● TASK GOAL
When copying the data below, keep only the lines from the one with "40: (520, 355, 0.73)" through the one with "5: (507, 209, 1.41)", word for word, and skip the pictures.

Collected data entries
━━━━━━━━━━━━━━━━

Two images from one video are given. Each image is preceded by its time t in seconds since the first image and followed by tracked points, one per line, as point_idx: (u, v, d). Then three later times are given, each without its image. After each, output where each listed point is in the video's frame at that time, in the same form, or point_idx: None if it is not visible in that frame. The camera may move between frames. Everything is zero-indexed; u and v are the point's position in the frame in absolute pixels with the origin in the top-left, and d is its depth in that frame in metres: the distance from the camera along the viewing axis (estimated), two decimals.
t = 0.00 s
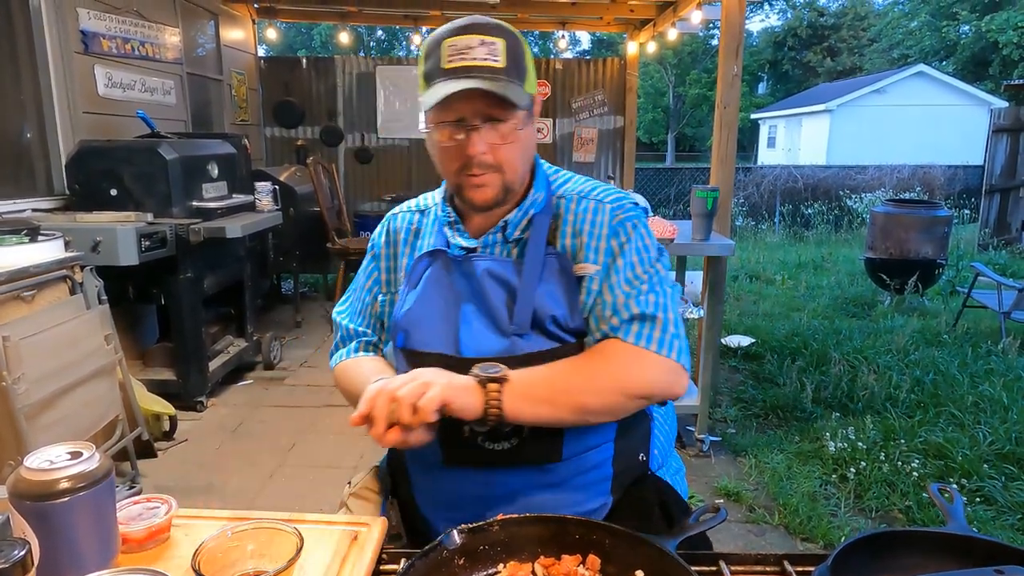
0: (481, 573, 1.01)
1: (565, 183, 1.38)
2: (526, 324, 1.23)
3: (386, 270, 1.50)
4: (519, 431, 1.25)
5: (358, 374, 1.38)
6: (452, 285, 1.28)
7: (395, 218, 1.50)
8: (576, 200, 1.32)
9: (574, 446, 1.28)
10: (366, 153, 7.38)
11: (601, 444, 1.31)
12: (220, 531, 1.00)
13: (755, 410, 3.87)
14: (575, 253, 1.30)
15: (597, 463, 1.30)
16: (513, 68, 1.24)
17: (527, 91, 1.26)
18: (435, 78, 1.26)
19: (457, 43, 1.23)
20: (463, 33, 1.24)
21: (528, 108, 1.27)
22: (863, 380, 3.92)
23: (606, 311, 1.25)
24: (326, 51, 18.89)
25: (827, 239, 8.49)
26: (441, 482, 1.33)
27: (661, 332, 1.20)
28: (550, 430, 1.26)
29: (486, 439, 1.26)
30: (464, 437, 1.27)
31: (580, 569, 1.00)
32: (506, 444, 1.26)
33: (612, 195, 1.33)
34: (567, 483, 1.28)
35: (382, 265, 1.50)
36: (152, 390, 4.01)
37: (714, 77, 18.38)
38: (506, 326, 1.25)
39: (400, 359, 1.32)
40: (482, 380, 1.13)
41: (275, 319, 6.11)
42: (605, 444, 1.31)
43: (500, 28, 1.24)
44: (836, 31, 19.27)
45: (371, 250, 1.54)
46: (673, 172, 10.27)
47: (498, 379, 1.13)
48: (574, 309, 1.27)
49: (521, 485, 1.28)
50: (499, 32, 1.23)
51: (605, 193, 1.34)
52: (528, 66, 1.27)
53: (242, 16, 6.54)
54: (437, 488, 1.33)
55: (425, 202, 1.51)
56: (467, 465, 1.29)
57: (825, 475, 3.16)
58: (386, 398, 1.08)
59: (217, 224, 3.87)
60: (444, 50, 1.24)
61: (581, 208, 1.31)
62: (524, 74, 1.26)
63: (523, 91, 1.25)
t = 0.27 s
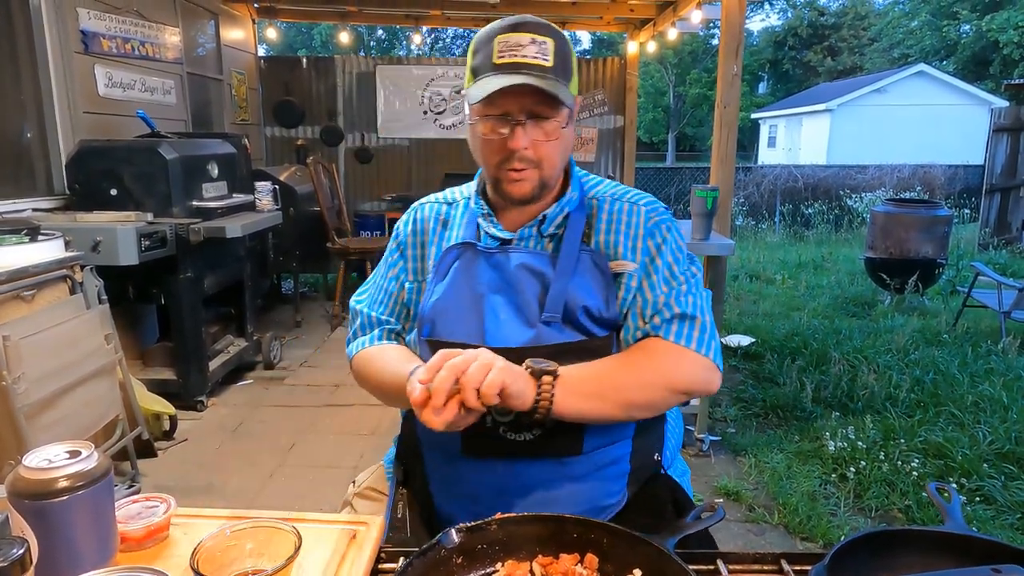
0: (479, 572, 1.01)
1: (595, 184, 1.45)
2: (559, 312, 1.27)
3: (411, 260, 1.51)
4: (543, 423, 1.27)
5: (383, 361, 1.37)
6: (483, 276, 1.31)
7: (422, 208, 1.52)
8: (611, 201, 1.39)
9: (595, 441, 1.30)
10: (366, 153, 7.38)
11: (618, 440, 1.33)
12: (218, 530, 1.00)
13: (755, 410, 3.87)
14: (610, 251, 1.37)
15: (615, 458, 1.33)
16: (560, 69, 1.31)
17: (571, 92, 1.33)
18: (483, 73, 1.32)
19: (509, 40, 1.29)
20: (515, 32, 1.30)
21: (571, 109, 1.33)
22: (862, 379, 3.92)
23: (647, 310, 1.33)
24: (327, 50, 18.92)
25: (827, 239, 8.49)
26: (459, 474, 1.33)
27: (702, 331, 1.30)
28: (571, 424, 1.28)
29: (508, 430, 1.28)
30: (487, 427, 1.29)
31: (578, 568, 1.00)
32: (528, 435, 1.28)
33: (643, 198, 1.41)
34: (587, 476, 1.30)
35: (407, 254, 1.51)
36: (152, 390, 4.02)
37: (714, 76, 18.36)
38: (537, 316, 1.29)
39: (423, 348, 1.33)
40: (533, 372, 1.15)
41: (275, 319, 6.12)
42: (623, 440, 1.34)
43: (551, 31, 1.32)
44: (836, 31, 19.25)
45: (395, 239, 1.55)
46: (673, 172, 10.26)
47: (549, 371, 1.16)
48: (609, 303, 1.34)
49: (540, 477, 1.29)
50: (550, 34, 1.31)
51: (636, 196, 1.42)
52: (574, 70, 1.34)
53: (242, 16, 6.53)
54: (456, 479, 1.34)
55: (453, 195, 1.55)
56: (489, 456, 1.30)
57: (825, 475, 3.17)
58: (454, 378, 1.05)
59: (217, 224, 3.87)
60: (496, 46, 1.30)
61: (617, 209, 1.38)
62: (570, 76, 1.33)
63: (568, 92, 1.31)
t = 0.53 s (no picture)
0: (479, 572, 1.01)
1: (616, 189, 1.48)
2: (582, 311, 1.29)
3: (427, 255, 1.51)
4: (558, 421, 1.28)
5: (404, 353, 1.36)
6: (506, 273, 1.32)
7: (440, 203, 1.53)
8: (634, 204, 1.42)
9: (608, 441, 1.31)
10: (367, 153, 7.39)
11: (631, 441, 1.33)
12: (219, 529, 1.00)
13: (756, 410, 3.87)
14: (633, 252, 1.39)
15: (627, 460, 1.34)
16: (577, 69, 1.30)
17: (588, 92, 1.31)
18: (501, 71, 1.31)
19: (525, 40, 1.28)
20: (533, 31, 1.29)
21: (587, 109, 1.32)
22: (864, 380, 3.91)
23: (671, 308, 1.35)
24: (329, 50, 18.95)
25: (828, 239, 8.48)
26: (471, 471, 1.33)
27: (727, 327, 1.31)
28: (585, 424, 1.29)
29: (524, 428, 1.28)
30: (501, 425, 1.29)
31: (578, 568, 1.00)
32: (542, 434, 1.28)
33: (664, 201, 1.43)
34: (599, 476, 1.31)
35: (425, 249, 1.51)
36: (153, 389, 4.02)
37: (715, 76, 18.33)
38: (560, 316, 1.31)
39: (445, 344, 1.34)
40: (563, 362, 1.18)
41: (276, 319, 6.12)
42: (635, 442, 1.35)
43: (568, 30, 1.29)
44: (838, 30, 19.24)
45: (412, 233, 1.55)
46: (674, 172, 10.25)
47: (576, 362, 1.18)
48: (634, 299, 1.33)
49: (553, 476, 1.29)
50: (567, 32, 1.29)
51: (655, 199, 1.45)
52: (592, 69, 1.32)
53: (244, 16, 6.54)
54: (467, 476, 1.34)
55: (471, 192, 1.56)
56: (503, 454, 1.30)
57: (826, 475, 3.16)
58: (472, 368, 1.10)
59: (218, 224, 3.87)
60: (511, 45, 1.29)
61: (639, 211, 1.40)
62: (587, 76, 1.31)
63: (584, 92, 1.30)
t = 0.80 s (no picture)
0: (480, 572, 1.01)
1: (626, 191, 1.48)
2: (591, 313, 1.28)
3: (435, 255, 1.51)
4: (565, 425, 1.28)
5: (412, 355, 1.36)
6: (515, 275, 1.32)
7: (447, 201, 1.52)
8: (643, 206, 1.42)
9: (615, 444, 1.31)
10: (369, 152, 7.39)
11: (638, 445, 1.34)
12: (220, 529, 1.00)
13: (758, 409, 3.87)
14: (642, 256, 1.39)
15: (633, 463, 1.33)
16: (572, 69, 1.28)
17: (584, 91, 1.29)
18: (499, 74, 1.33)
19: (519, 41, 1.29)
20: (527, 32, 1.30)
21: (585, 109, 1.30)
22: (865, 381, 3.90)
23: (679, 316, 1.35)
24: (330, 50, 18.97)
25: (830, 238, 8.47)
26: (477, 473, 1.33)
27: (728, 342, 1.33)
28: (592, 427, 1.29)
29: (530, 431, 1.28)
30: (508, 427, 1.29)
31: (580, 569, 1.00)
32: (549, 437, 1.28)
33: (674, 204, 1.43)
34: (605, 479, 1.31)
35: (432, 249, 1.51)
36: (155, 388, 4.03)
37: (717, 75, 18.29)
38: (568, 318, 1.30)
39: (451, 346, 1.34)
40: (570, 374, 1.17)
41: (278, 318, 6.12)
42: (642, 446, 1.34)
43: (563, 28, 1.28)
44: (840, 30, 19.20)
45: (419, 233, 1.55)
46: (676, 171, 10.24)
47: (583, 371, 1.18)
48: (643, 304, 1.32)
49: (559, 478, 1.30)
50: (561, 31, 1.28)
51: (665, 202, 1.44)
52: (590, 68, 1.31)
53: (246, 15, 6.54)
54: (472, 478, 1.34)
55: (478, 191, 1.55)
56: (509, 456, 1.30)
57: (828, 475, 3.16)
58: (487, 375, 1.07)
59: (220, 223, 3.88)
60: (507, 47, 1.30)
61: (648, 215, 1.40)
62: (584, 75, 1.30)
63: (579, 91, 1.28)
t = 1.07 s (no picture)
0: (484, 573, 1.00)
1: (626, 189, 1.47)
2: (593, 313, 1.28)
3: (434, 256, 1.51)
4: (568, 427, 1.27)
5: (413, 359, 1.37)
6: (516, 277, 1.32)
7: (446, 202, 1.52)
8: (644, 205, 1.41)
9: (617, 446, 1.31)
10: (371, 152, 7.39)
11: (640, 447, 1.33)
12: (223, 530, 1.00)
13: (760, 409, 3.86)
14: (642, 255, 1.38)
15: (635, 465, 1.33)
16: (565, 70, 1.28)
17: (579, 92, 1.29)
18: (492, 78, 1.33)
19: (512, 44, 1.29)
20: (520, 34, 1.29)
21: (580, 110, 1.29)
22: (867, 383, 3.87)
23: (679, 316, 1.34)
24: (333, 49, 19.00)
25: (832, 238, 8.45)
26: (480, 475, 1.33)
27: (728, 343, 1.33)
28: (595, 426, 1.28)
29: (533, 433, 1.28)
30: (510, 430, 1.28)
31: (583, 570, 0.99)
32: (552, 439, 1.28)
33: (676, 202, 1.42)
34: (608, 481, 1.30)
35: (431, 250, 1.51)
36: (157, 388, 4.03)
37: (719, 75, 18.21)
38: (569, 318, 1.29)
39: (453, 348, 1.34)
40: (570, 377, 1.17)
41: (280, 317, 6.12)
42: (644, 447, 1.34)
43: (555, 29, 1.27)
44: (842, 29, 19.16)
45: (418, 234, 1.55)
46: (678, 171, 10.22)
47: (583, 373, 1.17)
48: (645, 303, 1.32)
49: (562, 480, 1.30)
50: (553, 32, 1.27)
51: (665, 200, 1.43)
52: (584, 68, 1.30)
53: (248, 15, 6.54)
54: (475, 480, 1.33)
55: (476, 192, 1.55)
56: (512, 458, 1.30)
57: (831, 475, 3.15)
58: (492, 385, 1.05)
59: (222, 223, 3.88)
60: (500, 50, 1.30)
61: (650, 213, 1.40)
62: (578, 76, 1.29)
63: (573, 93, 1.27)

━━━━━━━━━━━━━━━━

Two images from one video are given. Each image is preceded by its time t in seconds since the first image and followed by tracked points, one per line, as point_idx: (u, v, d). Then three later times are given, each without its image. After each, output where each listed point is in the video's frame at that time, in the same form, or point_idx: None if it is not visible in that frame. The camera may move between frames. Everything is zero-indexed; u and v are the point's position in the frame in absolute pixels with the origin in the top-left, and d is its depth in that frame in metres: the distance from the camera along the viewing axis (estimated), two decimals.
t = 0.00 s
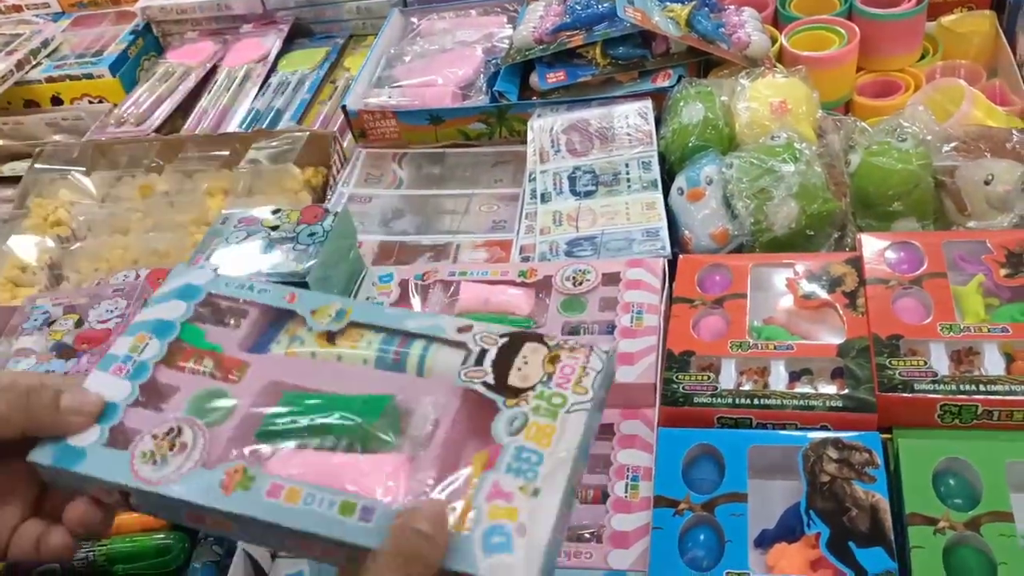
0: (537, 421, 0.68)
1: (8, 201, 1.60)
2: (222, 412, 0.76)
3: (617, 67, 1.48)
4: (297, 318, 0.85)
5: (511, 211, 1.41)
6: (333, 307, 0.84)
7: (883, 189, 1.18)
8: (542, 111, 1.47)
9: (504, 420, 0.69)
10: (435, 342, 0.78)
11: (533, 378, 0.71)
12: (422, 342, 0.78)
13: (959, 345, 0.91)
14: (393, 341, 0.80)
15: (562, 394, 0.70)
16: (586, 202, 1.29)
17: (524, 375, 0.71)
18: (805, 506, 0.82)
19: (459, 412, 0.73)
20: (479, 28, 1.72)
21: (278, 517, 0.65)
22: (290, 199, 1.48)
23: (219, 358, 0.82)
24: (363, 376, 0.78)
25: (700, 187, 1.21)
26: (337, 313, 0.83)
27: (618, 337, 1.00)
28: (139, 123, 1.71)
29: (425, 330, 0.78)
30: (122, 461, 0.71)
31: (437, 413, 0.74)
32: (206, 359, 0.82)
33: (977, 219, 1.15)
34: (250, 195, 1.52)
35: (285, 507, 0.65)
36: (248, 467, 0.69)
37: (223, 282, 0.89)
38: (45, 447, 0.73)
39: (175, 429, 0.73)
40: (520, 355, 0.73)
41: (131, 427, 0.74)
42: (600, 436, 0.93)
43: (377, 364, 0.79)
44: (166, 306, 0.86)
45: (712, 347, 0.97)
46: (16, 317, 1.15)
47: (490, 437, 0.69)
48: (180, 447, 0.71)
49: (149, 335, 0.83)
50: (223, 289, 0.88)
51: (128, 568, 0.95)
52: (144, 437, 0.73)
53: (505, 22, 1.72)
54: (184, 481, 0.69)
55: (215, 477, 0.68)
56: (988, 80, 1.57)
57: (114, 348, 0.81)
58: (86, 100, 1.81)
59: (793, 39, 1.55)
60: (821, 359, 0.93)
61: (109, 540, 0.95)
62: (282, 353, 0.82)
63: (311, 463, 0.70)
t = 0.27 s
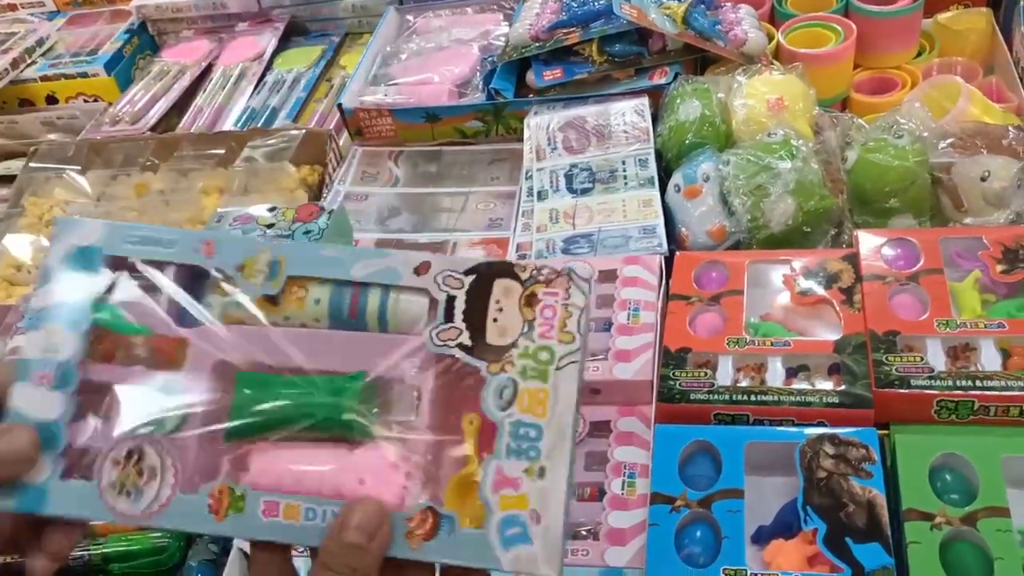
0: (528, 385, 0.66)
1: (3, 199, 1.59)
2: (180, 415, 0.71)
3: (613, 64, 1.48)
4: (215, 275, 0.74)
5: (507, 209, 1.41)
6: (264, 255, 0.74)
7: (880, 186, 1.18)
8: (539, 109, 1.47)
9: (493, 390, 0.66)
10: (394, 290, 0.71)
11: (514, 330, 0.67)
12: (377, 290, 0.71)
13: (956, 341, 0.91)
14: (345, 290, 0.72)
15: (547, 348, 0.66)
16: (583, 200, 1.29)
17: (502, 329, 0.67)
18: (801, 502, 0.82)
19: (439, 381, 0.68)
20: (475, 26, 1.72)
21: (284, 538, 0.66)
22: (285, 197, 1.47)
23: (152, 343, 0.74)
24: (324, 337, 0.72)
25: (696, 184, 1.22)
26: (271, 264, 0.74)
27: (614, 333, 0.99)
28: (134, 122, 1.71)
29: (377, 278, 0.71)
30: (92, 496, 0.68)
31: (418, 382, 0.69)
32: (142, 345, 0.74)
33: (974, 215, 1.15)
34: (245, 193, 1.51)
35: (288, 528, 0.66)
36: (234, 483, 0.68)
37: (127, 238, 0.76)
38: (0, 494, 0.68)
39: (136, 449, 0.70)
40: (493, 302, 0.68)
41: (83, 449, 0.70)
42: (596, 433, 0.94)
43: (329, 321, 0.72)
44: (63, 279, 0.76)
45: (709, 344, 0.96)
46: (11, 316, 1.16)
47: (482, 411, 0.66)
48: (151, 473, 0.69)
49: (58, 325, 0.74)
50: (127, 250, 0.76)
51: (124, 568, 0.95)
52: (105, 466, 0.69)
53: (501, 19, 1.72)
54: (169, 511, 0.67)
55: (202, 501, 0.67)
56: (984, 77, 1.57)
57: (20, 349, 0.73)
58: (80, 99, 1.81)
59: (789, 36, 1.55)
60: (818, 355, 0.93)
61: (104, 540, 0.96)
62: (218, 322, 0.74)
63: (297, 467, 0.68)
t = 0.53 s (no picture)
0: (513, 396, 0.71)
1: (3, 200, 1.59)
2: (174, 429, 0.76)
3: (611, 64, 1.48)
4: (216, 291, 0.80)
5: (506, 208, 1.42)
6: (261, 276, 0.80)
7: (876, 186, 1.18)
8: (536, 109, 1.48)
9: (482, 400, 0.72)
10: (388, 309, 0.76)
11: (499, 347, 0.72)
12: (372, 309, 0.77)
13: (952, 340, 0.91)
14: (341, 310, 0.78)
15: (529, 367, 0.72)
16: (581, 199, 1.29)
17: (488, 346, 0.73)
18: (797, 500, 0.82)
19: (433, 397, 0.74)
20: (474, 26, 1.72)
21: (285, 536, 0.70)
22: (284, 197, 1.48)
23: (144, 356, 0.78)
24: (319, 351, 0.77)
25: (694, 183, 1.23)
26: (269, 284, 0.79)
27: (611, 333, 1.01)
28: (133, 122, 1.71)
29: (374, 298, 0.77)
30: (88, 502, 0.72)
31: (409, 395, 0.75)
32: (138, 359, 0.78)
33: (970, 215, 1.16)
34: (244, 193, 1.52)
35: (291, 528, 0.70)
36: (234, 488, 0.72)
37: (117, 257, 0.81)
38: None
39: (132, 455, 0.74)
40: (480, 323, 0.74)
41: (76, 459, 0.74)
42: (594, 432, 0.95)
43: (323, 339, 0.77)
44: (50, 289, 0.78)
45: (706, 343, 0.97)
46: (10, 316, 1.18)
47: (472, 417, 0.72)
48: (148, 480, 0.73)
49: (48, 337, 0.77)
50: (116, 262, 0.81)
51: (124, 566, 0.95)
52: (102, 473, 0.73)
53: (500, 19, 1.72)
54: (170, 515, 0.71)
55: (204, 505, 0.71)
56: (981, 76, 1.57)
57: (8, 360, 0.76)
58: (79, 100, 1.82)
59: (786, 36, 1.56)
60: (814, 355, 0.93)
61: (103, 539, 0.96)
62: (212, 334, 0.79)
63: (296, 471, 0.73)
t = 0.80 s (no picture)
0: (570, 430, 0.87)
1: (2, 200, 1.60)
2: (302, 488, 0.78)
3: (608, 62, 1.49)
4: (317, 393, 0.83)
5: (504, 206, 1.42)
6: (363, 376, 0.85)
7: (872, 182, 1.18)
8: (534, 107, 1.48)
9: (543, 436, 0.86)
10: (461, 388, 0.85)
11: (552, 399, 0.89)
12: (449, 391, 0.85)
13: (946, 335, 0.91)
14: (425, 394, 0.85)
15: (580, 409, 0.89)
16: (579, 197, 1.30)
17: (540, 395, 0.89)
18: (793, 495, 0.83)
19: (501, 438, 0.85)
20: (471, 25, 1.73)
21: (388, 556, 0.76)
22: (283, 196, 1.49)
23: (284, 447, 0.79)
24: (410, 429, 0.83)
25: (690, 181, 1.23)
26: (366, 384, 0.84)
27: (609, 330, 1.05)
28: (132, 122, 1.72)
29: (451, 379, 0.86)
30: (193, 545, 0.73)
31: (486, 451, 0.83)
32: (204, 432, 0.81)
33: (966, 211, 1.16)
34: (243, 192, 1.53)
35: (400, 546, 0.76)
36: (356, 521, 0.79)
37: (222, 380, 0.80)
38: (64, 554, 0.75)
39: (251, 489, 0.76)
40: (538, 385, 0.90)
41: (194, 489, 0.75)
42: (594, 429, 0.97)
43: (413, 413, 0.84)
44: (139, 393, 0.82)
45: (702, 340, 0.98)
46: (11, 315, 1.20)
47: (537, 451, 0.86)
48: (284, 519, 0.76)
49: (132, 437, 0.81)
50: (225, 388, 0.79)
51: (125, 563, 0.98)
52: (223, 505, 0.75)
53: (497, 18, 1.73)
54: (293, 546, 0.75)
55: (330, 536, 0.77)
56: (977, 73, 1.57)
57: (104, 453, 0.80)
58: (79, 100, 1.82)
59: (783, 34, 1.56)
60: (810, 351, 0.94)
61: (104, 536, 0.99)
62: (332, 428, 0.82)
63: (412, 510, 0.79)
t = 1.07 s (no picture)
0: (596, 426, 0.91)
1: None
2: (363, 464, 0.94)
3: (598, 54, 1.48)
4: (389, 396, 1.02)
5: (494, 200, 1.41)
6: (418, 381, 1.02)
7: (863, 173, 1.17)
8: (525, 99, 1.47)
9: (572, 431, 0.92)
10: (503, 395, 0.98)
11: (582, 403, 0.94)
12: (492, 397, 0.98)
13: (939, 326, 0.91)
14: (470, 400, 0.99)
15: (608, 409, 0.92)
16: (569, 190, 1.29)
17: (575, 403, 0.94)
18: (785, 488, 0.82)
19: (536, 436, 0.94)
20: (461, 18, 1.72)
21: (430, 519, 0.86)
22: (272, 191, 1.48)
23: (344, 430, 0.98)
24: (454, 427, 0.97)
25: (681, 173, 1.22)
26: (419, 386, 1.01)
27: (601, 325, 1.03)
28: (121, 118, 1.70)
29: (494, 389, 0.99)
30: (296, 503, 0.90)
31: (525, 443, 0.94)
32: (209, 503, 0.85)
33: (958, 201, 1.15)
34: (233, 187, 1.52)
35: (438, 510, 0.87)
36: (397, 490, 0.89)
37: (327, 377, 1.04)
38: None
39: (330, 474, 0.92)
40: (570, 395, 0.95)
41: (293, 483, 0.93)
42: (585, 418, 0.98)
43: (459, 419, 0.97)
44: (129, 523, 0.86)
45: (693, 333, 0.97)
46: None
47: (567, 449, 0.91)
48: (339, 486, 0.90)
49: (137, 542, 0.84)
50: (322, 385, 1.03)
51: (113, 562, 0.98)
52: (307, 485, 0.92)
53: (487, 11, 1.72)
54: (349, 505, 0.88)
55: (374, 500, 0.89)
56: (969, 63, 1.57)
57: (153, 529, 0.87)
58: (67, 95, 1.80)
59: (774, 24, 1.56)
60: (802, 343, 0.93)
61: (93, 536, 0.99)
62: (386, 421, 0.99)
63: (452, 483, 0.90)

━━━━━━━━━━━━━━━━

● WRITTEN SOLUTION
40: (520, 355, 0.73)
41: (131, 427, 0.74)
42: (600, 436, 0.93)
43: (377, 364, 0.79)
44: (166, 306, 0.86)
45: (712, 347, 0.97)
46: (16, 317, 1.15)
47: (490, 437, 0.69)
48: (180, 447, 0.71)
49: (149, 335, 0.83)
50: (223, 289, 0.88)
51: (128, 568, 0.95)
52: (144, 437, 0.73)
53: (505, 22, 1.72)
54: (184, 481, 0.69)
55: (215, 477, 0.68)
56: (988, 80, 1.57)
57: (114, 348, 0.81)
58: (86, 100, 1.81)
59: (793, 39, 1.55)
60: (821, 359, 0.93)
61: (109, 540, 0.95)
62: (282, 353, 0.82)
63: (311, 463, 0.70)
t = 0.27 s
0: (528, 385, 0.66)
1: (3, 199, 1.59)
2: (180, 415, 0.71)
3: (613, 64, 1.48)
4: (215, 275, 0.74)
5: (507, 209, 1.41)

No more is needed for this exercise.